=== SOURCE MATERIAL ===
BEGIN

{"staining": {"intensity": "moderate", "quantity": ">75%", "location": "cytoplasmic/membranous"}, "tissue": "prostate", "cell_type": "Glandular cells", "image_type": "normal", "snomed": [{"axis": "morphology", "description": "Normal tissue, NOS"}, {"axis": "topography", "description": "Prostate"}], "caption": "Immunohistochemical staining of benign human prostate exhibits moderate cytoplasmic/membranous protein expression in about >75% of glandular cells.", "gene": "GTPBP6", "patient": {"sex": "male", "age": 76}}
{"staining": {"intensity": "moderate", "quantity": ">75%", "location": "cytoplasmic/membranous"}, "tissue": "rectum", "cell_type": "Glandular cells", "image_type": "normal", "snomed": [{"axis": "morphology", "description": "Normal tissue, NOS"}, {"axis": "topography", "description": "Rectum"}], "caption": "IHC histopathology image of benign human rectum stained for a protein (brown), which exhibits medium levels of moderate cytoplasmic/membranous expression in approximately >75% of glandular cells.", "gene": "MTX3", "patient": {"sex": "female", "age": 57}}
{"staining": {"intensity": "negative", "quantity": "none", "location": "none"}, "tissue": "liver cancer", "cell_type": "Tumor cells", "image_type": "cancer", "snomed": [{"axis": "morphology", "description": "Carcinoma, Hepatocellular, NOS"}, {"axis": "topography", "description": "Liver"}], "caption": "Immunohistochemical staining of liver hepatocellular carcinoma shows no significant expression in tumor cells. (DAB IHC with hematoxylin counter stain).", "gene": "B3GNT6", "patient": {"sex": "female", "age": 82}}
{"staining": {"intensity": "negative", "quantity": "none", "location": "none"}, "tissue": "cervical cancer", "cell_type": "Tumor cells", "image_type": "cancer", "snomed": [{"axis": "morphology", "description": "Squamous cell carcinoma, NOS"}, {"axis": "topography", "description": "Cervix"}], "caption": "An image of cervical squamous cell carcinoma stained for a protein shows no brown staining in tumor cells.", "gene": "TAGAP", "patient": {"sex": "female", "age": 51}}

END

=== DIRECTIONS FOR THIS TASK ===
Give the complete material back, word for word.

=== TASK RESULT ===
{"staining": {"intensity": "moderate", "quantity": ">75%", "location": "cytoplasmic/membranous"}, "tissue": "prostate", "cell_type": "Glandular cells", "image_type": "normal", "snomed": [{"axis": "morphology", "description": "Normal tissue, NOS"}, {"axis": "topography", "description": "Prostate"}], "caption": "Immunohistochemical staining of benign human prostate exhibits moderate cytoplasmic/membranous protein expression in about >75% of glandular cells.", "gene": "GTPBP6", "patient": {"sex": "male", "age": 76}}
{"staining": {"intensity": "moderate", "quantity": ">75%", "location": "cytoplasmic/membranous"}, "tissue": "rectum", "cell_type": "Glandular cells", "image_type": "normal", "snomed": [{"axis": "morphology", "description": "Normal tissue, NOS"}, {"axis": "topography", "description": "Rectum"}], "caption": "IHC histopathology image of benign human rectum stained for a protein (brown), which exhibits medium levels of moderate cytoplasmic/membranous expression in approximately >75% of glandular cells.", "gene": "MTX3", "patient": {"sex": "female", "age": 57}}
{"staining": {"intensity": "negative", "quantity": "none", "location": "none"}, "tissue": "liver cancer", "cell_type": "Tumor cells", "image_type": "cancer", "snomed": [{"axis": "morphology", "description": "Carcinoma, Hepatocellular, NOS"}, {"axis": "topography", "description": "Liver"}], "caption": "Immunohistochemical staining of liver hepatocellular carcinoma shows no significant expression in tumor cells. (DAB IHC with hematoxylin counter stain).", "gene": "B3GNT6", "patient": {"sex": "female", "age": 82}}
{"staining": {"intensity": "negative", "quantity": "none", "location": "none"}, "tissue": "cervical cancer", "cell_type": "Tumor cells", "image_type": "cancer", "snomed": [{"axis": "morphology", "description": "Squamous cell carcinoma, NOS"}, {"axis": "topography", "description": "Cervix"}], "caption": "An image of cervical squamous cell carcinoma stained for a protein shows no brown staining in tumor cells.", "gene": "TAGAP", "patient": {"sex": "female", "age": 51}}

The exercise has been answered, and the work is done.